I disagree, and so do the numbers - IO path exclusion is pretty
cheap for the most part, and not a performance limiting requirement.

e.g. over a range of different benchmarks on 6.15:

https://www.phoronix.com/review/linux-615-filesystems/6

i.e. XFS is 27% faster overall than ext4 and btrfs on a modern NVMe
SSDs.  Numbers don't lie, and these numbers indicate that the IO
path exclusion that XFS implementations for avoiding invalidation
races doesn't have any impact on typical production workloads...

That said, I am most definitely not suggesting that the XFS IO path
exclusion is the solution for the specific buffered read vs cache
invalidation race I pointed out. It's just one example of how it can
be solved with little in the way of runtime overhead.

I suspect the invalidation race could be detected at the page cache
layer with a mark-and-sweep invalidation algorithm using xarray tags
kinda like writeback already does.
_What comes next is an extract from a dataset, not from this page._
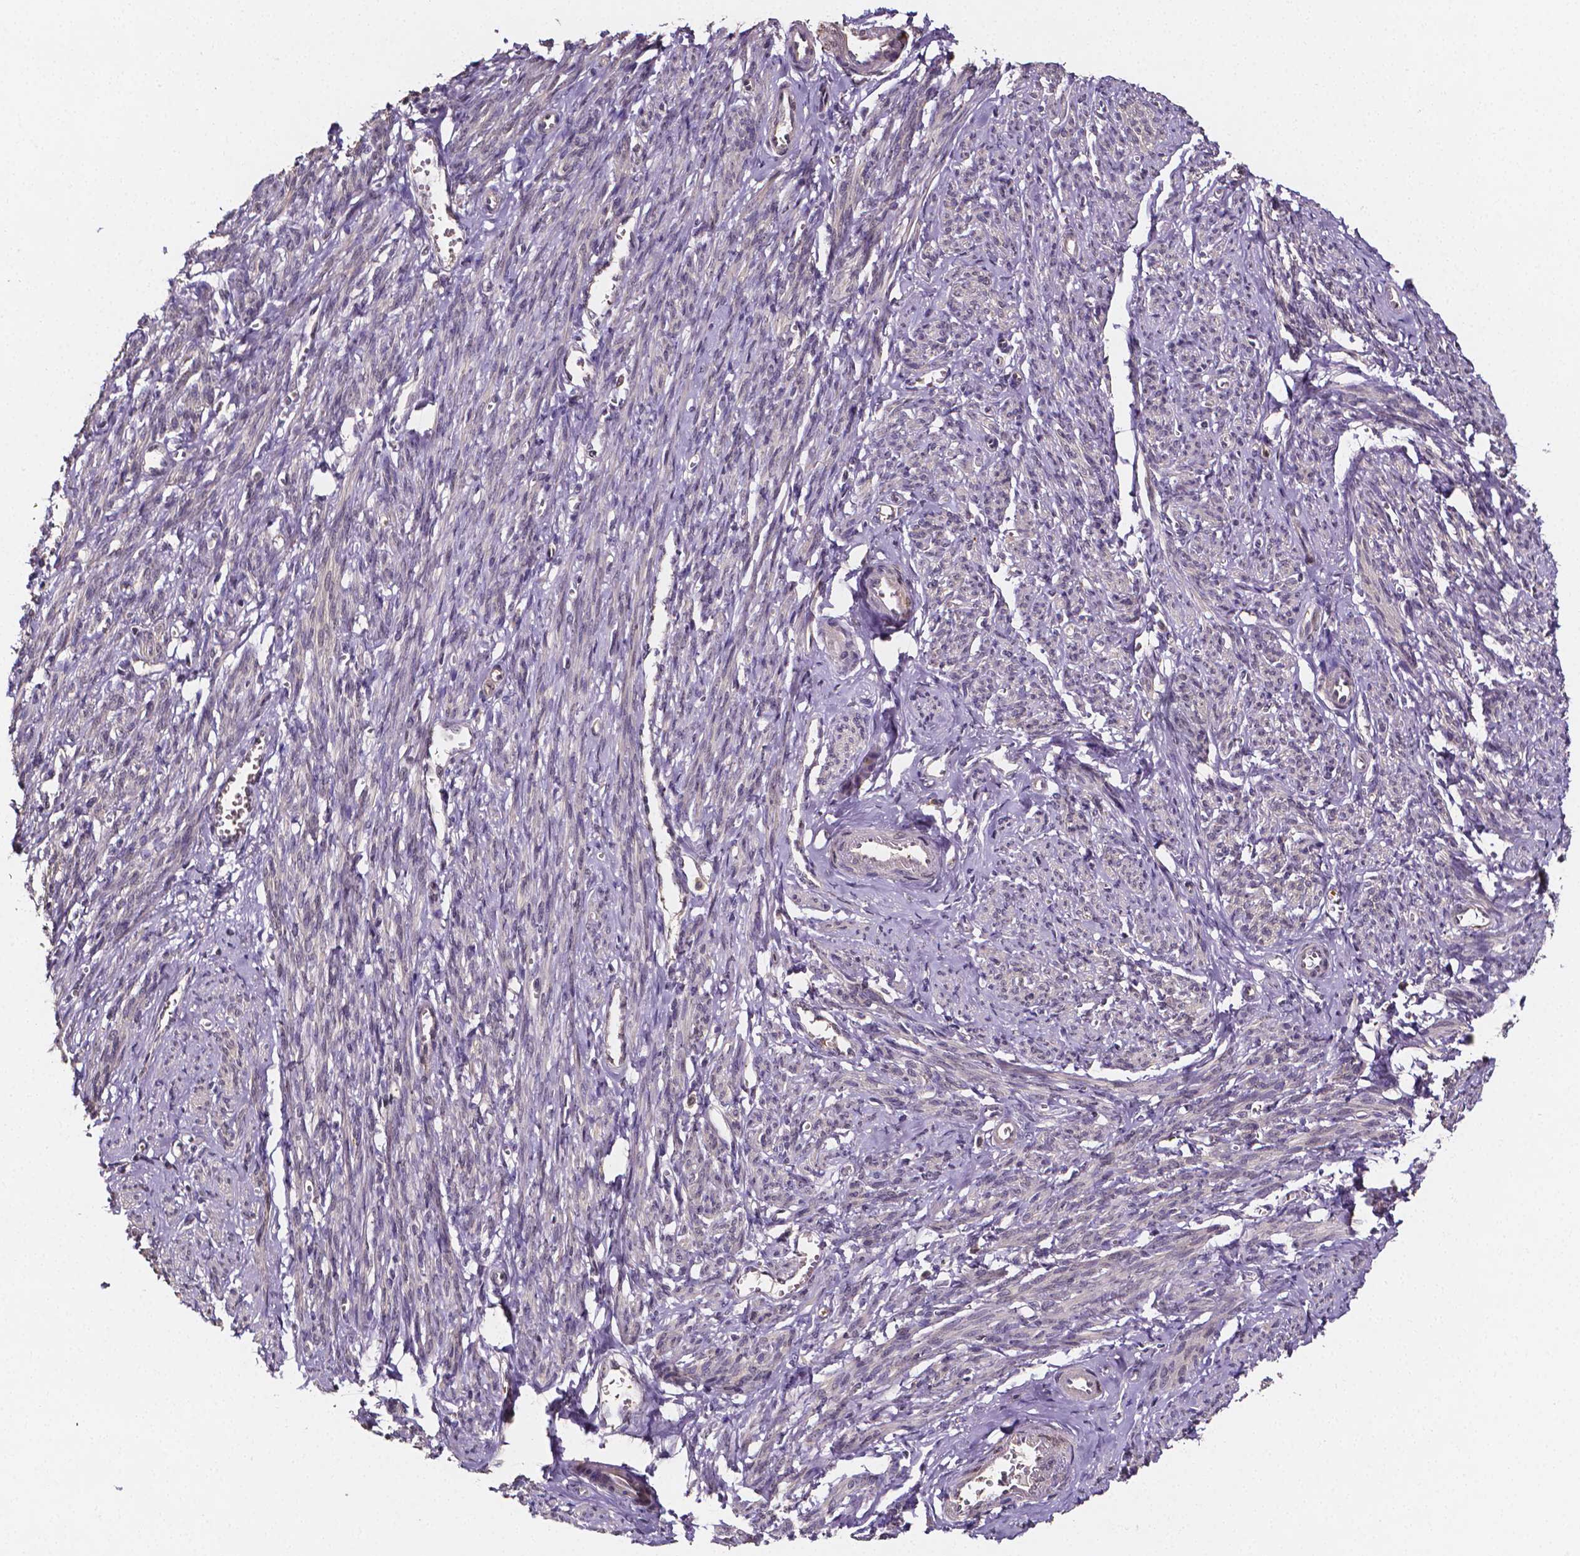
{"staining": {"intensity": "negative", "quantity": "none", "location": "none"}, "tissue": "smooth muscle", "cell_type": "Smooth muscle cells", "image_type": "normal", "snomed": [{"axis": "morphology", "description": "Normal tissue, NOS"}, {"axis": "topography", "description": "Smooth muscle"}], "caption": "DAB (3,3'-diaminobenzidine) immunohistochemical staining of unremarkable human smooth muscle reveals no significant positivity in smooth muscle cells. The staining was performed using DAB (3,3'-diaminobenzidine) to visualize the protein expression in brown, while the nuclei were stained in blue with hematoxylin (Magnification: 20x).", "gene": "NRGN", "patient": {"sex": "female", "age": 65}}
Those tags could be detected in
the read path at little extra cost (the xarray node is already hot
in cache) which can then punt the folio to a slow path that does the
right thing.  If there's no invalidation tag present, then the fast
path can safely keep doing it's fast path things...

> I think it would be much better to fix the documentation, but that's
> generally out of our hands.

We control the fallocate() specification and documentation
ourselves. But that's not the problem here; the problem is that the
cached data invalidation mechanism used by fallocate operations does
not prevent buffered reads from racing against invalidation and
exposing invalid transient data to users...

-Dave.
-- 
Dave Chinner
david@...morbit.com